I don't know specifically why riak restart
returned a non-zero exit code but changing the name or cookie of a Riak node needs to be done carefully.
Name changes
The name
of a Riak node is it's identifier in the cluster and all cluster operations depend on the name of a node never changing. Prior to Riak 1.2.0 there was a riak-admin reip
command that could be used in a name change scenario but it didn't do the right thing. Riak 1.2.0 introduced new cluster operations that do the right thing.
In the case where the name changes I believe the correct behavior is the following:
- Stop Riak before updating vm.args
- Start Riak after updating vm.args (I don't think a restart works correctly with name changes but this should be tested)

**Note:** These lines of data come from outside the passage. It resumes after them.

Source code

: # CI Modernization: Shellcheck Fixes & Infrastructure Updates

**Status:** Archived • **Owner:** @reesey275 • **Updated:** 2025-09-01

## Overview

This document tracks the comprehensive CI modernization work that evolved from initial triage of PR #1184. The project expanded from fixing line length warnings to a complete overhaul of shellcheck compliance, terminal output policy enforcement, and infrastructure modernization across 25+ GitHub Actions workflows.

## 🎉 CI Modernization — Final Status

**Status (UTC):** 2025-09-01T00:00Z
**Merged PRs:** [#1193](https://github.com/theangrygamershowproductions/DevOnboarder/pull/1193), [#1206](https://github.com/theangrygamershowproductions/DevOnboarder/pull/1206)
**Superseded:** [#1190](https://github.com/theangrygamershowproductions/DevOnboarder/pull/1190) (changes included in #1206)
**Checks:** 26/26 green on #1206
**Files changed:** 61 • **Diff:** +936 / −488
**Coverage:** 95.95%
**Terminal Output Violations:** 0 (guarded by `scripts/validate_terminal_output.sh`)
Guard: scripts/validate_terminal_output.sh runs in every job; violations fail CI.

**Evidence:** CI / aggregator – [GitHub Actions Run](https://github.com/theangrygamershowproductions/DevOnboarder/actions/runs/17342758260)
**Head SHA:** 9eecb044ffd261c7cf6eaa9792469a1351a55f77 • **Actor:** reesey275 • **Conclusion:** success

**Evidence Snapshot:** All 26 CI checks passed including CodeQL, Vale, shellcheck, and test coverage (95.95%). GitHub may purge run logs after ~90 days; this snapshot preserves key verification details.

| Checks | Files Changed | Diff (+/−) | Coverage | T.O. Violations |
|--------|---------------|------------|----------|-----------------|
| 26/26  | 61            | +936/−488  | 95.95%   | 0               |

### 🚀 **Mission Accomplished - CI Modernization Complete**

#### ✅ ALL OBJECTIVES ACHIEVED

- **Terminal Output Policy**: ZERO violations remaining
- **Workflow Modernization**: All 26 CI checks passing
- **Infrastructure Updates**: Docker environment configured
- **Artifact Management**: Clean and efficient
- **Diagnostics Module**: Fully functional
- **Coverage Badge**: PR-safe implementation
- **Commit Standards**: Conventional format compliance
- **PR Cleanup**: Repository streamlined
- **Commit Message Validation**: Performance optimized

- Force replace the old name with the new name
riak-admin cluster force-replace <old_name> <new_name>
Cookie changes
All nodes in the cluster must have the same cookie value in order to communicate. If any node in the cluster has a different value it will not be able to communicate with the other nodes in the cluster. It will continue to accept requests but will act as if the rest of the cluster is down. If all nodes in the cluster are updated to the same cookie and restarted the cluster will eventually return to normal operation.
As with the name change, I don't believe a restart will work. The node will have to be stopped before changing vm.args
and started after changing vm.args
.
Closing for now as this is expected behavior and not necessarily germain to what Chef needs to handle.